The problem described is this section is the same as the one described in the previous section, but the conditions that trigger it make it all the more unacceptable that the boot process was not allowed to complete.

In this situation, a removable device that was not plugged in, and that the user did not intend to have plugged in, and that is absolutely not necessary for the system to properly complete the boot process and to run normally, caused the system to be unusable, with the boot process interrupted, and the root partition mounted read-only, and the user dropped to a root login shell, without any indication of what went wrong.
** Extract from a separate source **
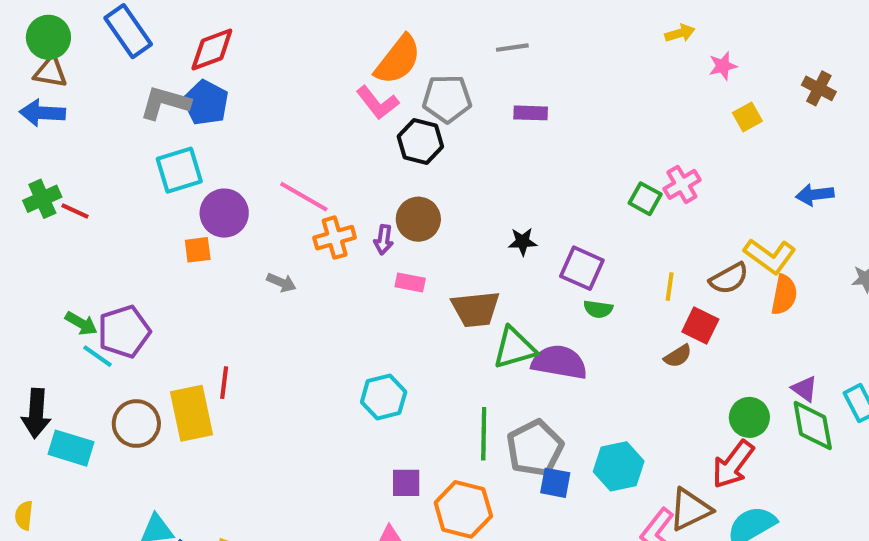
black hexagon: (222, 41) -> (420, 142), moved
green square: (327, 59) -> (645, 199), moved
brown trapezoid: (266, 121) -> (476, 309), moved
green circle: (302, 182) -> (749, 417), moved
Again, the solution was to reboot the system with a live CD or a rescue botable removable device, and manually edit /etc/fstab, which requires again, of course, that the user has properly guessed the root cause of the problem.

The situation is thus: the user has an entry in /etc/fstab for a vfat removable usb stick:
UUID=AAAA-BBBB /media/my_usb_drive  vfat user,noauto 0

At the time of booting, the given drive was not plugged in, was not intended to be plugged in, and is not necessary at all for the system to run.
Arriving to a proper diagnostic was difficult because, as in the previous section, nothing is logged because the root filesystem never gets mounted for logs to be written. The error message only flashes very quickly on the screen before the user is dropped to a login shell. Only after several attempts at booting, making a video recording of the screen output, and analysing the video, allowed the user to figure out what the problem was. (Thankfully, nowadays, smartphones with video recording capabilities are commonly available!)

fsck failed with the following error message (manually copied from the video recording, since no logs exist):

fsck.fat 4.1 (2017-01-24)
open: No such file or directory.
* Filesystems couldn't be fixed.
* rc: Aborting!
* fsck:caught SIGTERM, aborting.
INIT: Entering runlevel 3
Comment 1 Joseph 2020-12-12 03:43:16 UTC
I have the same happen to me, this is a new installation (maybe 10-days old)
I was upgrading kernel, when I rebooted I ended with command line prompt login.
And "/" root partition is only mounted in read-only mode.

When I try to start any service I get eg:

When I try to start the network I get:
fsck.fat 4.1 (2017-01-24) open: no such file or directory
Filesystems couldn't be fixed
ERROR: fsck failed to start

It might be related to Vfat boot partition (I don't know). I check the root partition with Gparted and it checked OK. Boot "Vfat" partition failed.  But I can my boot-strap the system and access Boot partition normally.

my fstab:
LABEL=boot		/boot		vfat		noauto,noatime	1 2
UUID=d32946b3-2236-4998-80dd-68b7d78e0c7b  	/	ext4	noatime	0 1
LABEL=swap		none		swap		sw		0 0

I don't know what is the fix. The fstab looks OK.